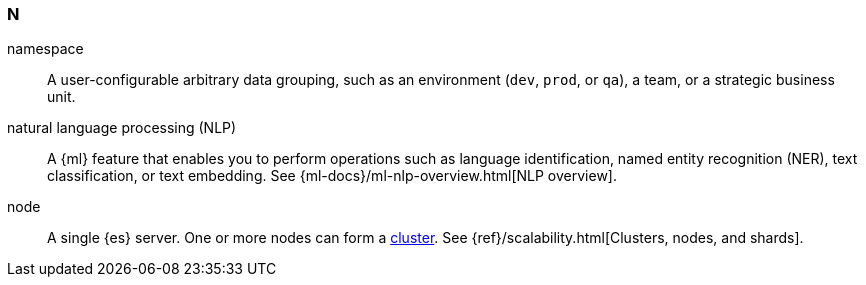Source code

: 
[discrete]
[[n-glos]]
=== N

[[glossary-namespace]] namespace::
A user-configurable arbitrary data grouping, such as an environment (`dev`, `prod`, or `qa`),
a team, or a strategic business unit.
//Source: Observability

[[glossary-nlp]] natural language processing (NLP)::
A {ml} feature that enables you to perform operations such as language
identification, named entity recognition (NER), text classification, or text
embedding. See {ml-docs}/ml-nlp-overview.html[NLP overview].
//Source: Machine Learning

[[glossary-node]] node::
A single {es} server. One or more nodes can form a <<glossary-cluster,cluster>>.
See {ref}/scalability.html[Clusters, nodes, and shards].
//Source: Elasticsearch
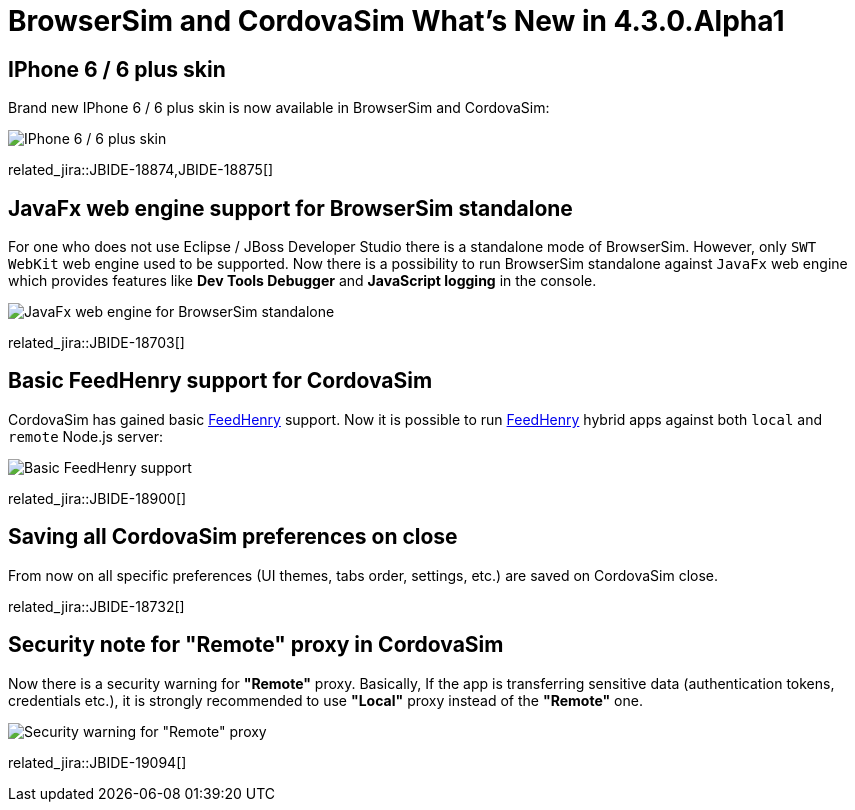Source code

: = BrowserSim and CordovaSim What's New in 4.3.0.Alpha1
:page-layout: whatsnew
:page-component_id: browsersim
:page-component_version: 4.3.0.Alpha1
:page-product_id: jbt_core 
:page-product_version: 4.3.0.Alpha1

== IPhone 6 / 6 plus skin

Brand new IPhone 6 / 6 plus skin is now available in BrowserSim and CordovaSim:

image::images/4.3.0.Alpha1/iphone6.png[IPhone 6 / 6 plus skin]

related_jira::JBIDE-18874,JBIDE-18875[]

== JavaFx web engine support for BrowserSim standalone 

For one who does not use Eclipse / JBoss Developer Studio there is a standalone mode of BrowserSim. However, only `SWT WebKit` web engine used to be supported. Now there is a possibility to run BrowserSim standalone against `JavaFx` web engine which provides features like *Dev Tools Debugger* and *JavaScript logging* in the console.

image::images/4.3.0.Alpha1/standalone-javafx.png[JavaFx web engine for BrowserSim standalone]

related_jira::JBIDE-18703[]

== Basic FeedHenry support for CordovaSim

CordovaSim has gained basic http://www.feedhenry.com/[FeedHenry] support. Now it is possible to run http://www.feedhenry.com/[FeedHenry] hybrid apps against both `local` and `remote` Node.js server:

image::images/4.3.0.Alpha1/basic-fh-support.png[Basic FeedHenry support]

related_jira::JBIDE-18900[]

== Saving all CordovaSim preferences on close

From now on all specific preferences (UI themes, tabs order, settings, etc.) are saved on CordovaSim close. 

related_jira::JBIDE-18732[]

== Security note for "Remote" proxy in CordovaSim

Now there is a security warning for *"Remote"* proxy. Basically, If the app is transferring sensitive data (authentication tokens, credentials etc.), it is strongly recommended  to use *"Local"* proxy instead of the *"Remote"* one. 
 
image::images/4.3.0.Alpha1/remote-warning.png[Security warning for "Remote" proxy]

related_jira::JBIDE-19094[]
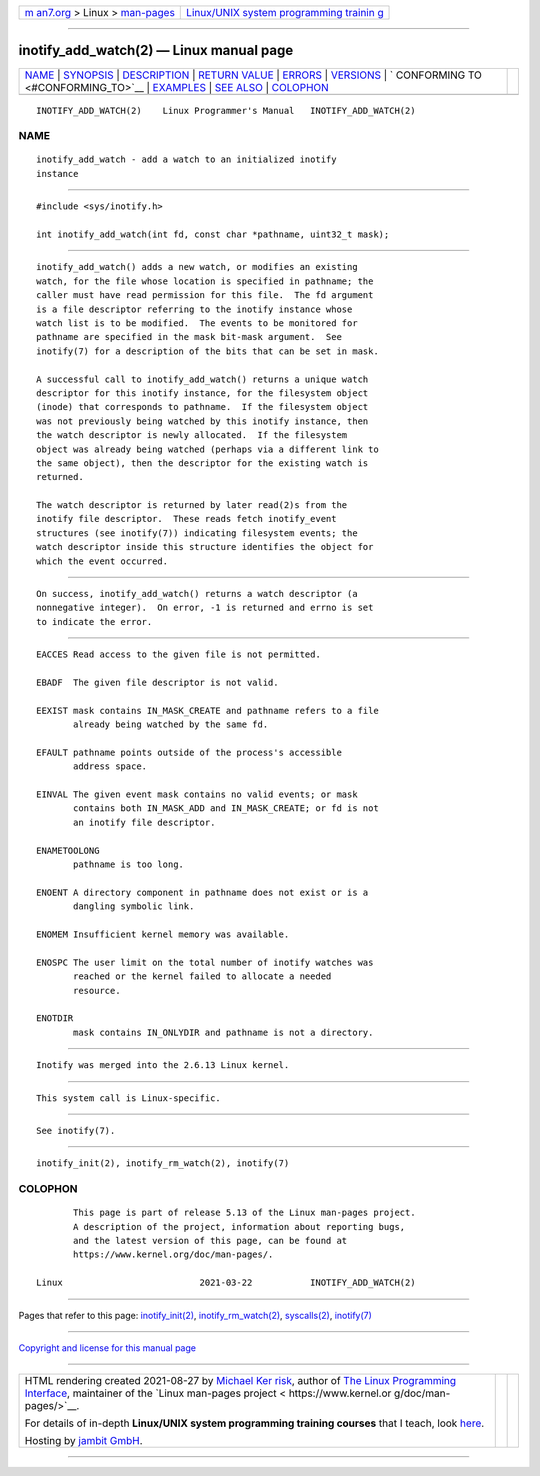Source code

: .. container:: page-top

.. container:: nav-bar

   +----------------------------------+----------------------------------+
   | `m                               | `Linux/UNIX system programming   |
   | an7.org <../../../index.html>`__ | trainin                          |
   | > Linux >                        | g <http://man7.org/training/>`__ |
   | `man-pages <../index.html>`__    |                                  |
   +----------------------------------+----------------------------------+

--------------

inotify_add_watch(2) — Linux manual page
========================================

+-----------------------------------+-----------------------------------+
| `NAME <#NAME>`__ \|               |                                   |
| `SYNOPSIS <#SYNOPSIS>`__ \|       |                                   |
| `DESCRIPTION <#DESCRIPTION>`__ \| |                                   |
| `RETURN VALUE <#RETURN_VALUE>`__  |                                   |
| \| `ERRORS <#ERRORS>`__ \|        |                                   |
| `VERSIONS <#VERSIONS>`__ \|       |                                   |
| `                                 |                                   |
| CONFORMING TO <#CONFORMING_TO>`__ |                                   |
| \| `EXAMPLES <#EXAMPLES>`__ \|    |                                   |
| `SEE ALSO <#SEE_ALSO>`__ \|       |                                   |
| `COLOPHON <#COLOPHON>`__          |                                   |
+-----------------------------------+-----------------------------------+
| .. container:: man-search-box     |                                   |
+-----------------------------------+-----------------------------------+

::

   INOTIFY_ADD_WATCH(2)    Linux Programmer's Manual   INOTIFY_ADD_WATCH(2)

NAME
-------------------------------------------------

::

          inotify_add_watch - add a watch to an initialized inotify
          instance


---------------------------------------------------------

::

          #include <sys/inotify.h>

          int inotify_add_watch(int fd, const char *pathname, uint32_t mask);


---------------------------------------------------------------

::

          inotify_add_watch() adds a new watch, or modifies an existing
          watch, for the file whose location is specified in pathname; the
          caller must have read permission for this file.  The fd argument
          is a file descriptor referring to the inotify instance whose
          watch list is to be modified.  The events to be monitored for
          pathname are specified in the mask bit-mask argument.  See
          inotify(7) for a description of the bits that can be set in mask.

          A successful call to inotify_add_watch() returns a unique watch
          descriptor for this inotify instance, for the filesystem object
          (inode) that corresponds to pathname.  If the filesystem object
          was not previously being watched by this inotify instance, then
          the watch descriptor is newly allocated.  If the filesystem
          object was already being watched (perhaps via a different link to
          the same object), then the descriptor for the existing watch is
          returned.

          The watch descriptor is returned by later read(2)s from the
          inotify file descriptor.  These reads fetch inotify_event
          structures (see inotify(7)) indicating filesystem events; the
          watch descriptor inside this structure identifies the object for
          which the event occurred.


-----------------------------------------------------------------

::

          On success, inotify_add_watch() returns a watch descriptor (a
          nonnegative integer).  On error, -1 is returned and errno is set
          to indicate the error.


-----------------------------------------------------

::

          EACCES Read access to the given file is not permitted.

          EBADF  The given file descriptor is not valid.

          EEXIST mask contains IN_MASK_CREATE and pathname refers to a file
                 already being watched by the same fd.

          EFAULT pathname points outside of the process's accessible
                 address space.

          EINVAL The given event mask contains no valid events; or mask
                 contains both IN_MASK_ADD and IN_MASK_CREATE; or fd is not
                 an inotify file descriptor.

          ENAMETOOLONG
                 pathname is too long.

          ENOENT A directory component in pathname does not exist or is a
                 dangling symbolic link.

          ENOMEM Insufficient kernel memory was available.

          ENOSPC The user limit on the total number of inotify watches was
                 reached or the kernel failed to allocate a needed
                 resource.

          ENOTDIR
                 mask contains IN_ONLYDIR and pathname is not a directory.


---------------------------------------------------------

::

          Inotify was merged into the 2.6.13 Linux kernel.


-------------------------------------------------------------------

::

          This system call is Linux-specific.


---------------------------------------------------------

::

          See inotify(7).


---------------------------------------------------------

::

          inotify_init(2), inotify_rm_watch(2), inotify(7)

COLOPHON
---------------------------------------------------------

::

          This page is part of release 5.13 of the Linux man-pages project.
          A description of the project, information about reporting bugs,
          and the latest version of this page, can be found at
          https://www.kernel.org/doc/man-pages/.

   Linux                          2021-03-22           INOTIFY_ADD_WATCH(2)

--------------

Pages that refer to this page:
`inotify_init(2) <../man2/inotify_init.2.html>`__, 
`inotify_rm_watch(2) <../man2/inotify_rm_watch.2.html>`__, 
`syscalls(2) <../man2/syscalls.2.html>`__, 
`inotify(7) <../man7/inotify.7.html>`__

--------------

`Copyright and license for this manual
page <../man2/inotify_add_watch.2.license.html>`__

--------------

.. container:: footer

   +-----------------------+-----------------------+-----------------------+
   | HTML rendering        |                       | |Cover of TLPI|       |
   | created 2021-08-27 by |                       |                       |
   | `Michael              |                       |                       |
   | Ker                   |                       |                       |
   | risk <https://man7.or |                       |                       |
   | g/mtk/index.html>`__, |                       |                       |
   | author of `The Linux  |                       |                       |
   | Programming           |                       |                       |
   | Interface <https:     |                       |                       |
   | //man7.org/tlpi/>`__, |                       |                       |
   | maintainer of the     |                       |                       |
   | `Linux man-pages      |                       |                       |
   | project <             |                       |                       |
   | https://www.kernel.or |                       |                       |
   | g/doc/man-pages/>`__. |                       |                       |
   |                       |                       |                       |
   | For details of        |                       |                       |
   | in-depth **Linux/UNIX |                       |                       |
   | system programming    |                       |                       |
   | training courses**    |                       |                       |
   | that I teach, look    |                       |                       |
   | `here <https://ma     |                       |                       |
   | n7.org/training/>`__. |                       |                       |
   |                       |                       |                       |
   | Hosting by `jambit    |                       |                       |
   | GmbH                  |                       |                       |
   | <https://www.jambit.c |                       |                       |
   | om/index_en.html>`__. |                       |                       |
   +-----------------------+-----------------------+-----------------------+

--------------

.. container:: statcounter

   |Web Analytics Made Easy - StatCounter|

.. |Cover of TLPI| image:: https://man7.org/tlpi/cover/TLPI-front-cover-vsmall.png
   :target: https://man7.org/tlpi/
.. |Web Analytics Made Easy - StatCounter| image:: https://c.statcounter.com/7422636/0/9b6714ff/1/
   :class: statcounter
   :target: https://statcounter.com/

# WHAT THE EXERCISE ASKS
From the line that has "descriptor for this" through the line that has "which the event occurred.", copy every line exactly as it appears above, and leave out all others.

# EXERCISE SOLUTION
          descriptor for this inotify instance, for the filesystem object
          (inode) that corresponds to pathname.  If the filesystem object
          was not previously being watched by this inotify instance, then
          the watch descriptor is newly allocated.  If the filesystem
          object was already being watched (perhaps via a different link to
          the same object), then the descriptor for the existing watch is
          returned.

          The watch descriptor is returned by later read(2)s from the
          inotify file descriptor.  These reads fetch inotify_event
          structures (see inotify(7)) indicating filesystem events; the
          watch descriptor inside this structure identifies the object for
          which the event occurred.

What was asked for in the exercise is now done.